Pour 2024, trois branches régionales d’ADAC -Nordrhein, Mittelrhein et Westfalen- s’unissent comme sponsors principaux, renommant le championnat en ADAC NLS. Cependant, la nouvelle alliance déclenche des conflits internes qui pourraient renverser la situation actuelle du circuit.
Selon les informations provenant du paddock, ADAC Nordrhein souhaitait promouvoir une professionnalisation du VLN, mais les clubs actionnaires, dirigés par ADAC Westfalen, ont rejeté ces ambitions. Les opinions sur cette question dans le milieu des courses sont diverses, allant des éloges pour l’offre de ADAC Nordrhein aux insinuations d’un désir de contrôle absolu sur le NLS.
Dans ce contexte, ADAC Nordrhein aurait sous-estimé la résilience financière du VLN, qui reste en bonne santé économique malgré les coûts juridiques élevés qu’il a dû assumer. De plus, le championnat a été rebrandi en 2025 sous le nom ADAC Ravenol NLS.
Les conséquences du litige légal
Un des facteurs clés de ce conflit est un litige en cours entre le VLN et les propriétaires du circuit, NR Holding. En 2024, le VLN a obtenu deux jugements favorables dans un différend qui a déterminé que le Nürburgring devait accorder un accès égal à tous les organisateurs.
Ainsi, tant le NLS que le NES ont reçu cinq dates de calendrier simplement pour les courses. Cependant, le NES a échoué lors de sa première saison sans pouvoir organiser aucune course.
Les ramifications de ce précédent légal sont significatives, car elles empêchent la signature de contrats à long terme. ADAC Nordrhein, qui espère un contrat de 10 ans pour la course de 24 heures à partir de 2029, fait désormais face à l’incertitude que la situation légale puisse contraindre le circuit à offrir des dates à d’autres promoteurs.
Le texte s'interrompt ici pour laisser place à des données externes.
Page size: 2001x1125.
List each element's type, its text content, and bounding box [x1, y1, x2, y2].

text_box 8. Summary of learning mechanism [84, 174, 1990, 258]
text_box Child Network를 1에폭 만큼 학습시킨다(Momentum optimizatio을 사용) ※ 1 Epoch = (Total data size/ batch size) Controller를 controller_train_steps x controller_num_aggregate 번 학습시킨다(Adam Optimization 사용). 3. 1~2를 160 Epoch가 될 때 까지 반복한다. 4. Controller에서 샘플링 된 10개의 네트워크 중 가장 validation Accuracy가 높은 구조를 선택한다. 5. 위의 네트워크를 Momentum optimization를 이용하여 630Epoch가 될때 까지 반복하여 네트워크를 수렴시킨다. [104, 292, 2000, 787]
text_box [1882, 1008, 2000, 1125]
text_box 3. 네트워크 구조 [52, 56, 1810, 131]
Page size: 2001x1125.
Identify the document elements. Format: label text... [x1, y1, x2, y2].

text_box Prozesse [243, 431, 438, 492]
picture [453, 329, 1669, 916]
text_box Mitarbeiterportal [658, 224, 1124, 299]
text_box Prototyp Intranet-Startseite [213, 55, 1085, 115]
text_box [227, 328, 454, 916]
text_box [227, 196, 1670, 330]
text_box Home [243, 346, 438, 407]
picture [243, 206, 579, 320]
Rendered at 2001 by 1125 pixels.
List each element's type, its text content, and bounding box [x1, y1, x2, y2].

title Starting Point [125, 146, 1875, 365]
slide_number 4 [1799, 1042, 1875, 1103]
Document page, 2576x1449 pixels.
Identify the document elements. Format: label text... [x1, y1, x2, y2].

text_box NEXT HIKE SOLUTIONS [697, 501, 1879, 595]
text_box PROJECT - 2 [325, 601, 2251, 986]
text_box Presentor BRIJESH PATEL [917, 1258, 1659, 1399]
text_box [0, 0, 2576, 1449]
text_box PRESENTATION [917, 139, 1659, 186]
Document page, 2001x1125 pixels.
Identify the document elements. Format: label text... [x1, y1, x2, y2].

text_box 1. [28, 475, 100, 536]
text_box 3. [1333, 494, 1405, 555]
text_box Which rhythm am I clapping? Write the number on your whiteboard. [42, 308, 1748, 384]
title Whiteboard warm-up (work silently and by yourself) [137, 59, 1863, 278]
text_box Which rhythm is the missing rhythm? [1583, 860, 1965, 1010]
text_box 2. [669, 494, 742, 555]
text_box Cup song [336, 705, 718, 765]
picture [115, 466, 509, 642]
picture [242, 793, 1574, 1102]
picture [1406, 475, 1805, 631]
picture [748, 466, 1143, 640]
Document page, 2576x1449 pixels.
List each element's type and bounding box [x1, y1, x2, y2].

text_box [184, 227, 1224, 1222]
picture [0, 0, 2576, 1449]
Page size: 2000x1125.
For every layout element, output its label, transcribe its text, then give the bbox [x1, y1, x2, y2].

La réponse d’ADAC Nordrhein
Face à cette situation, ADAC Nordrhein a décidé d’établir sa propre série de 24 heures. Cependant, il reste à voir si cela leur permettra d’assurer plus de dates de course, surtout si les dates de la course de 24 heures sont ouvertes à la concurrence.
Dans le but de mettre fin au litige, tant ADAC Nordrhein que NR Holding ont tenté de convaincre le VLN d’abandonner son action en justice, mais le VLN a refusé, maintenant qu’il ne renoncera pas à son influence juridique sans garanties solides de continuité sur le circuit.
Les experts juridiques mettent en garde que rédiger un accord qui ne viole pas les lois antitrust est un défi considérable pour les parties impliquées. La position du VLN reste ferme : ils ne céderont pas sans obtenir un accès garanti et à long terme au Nürburgring.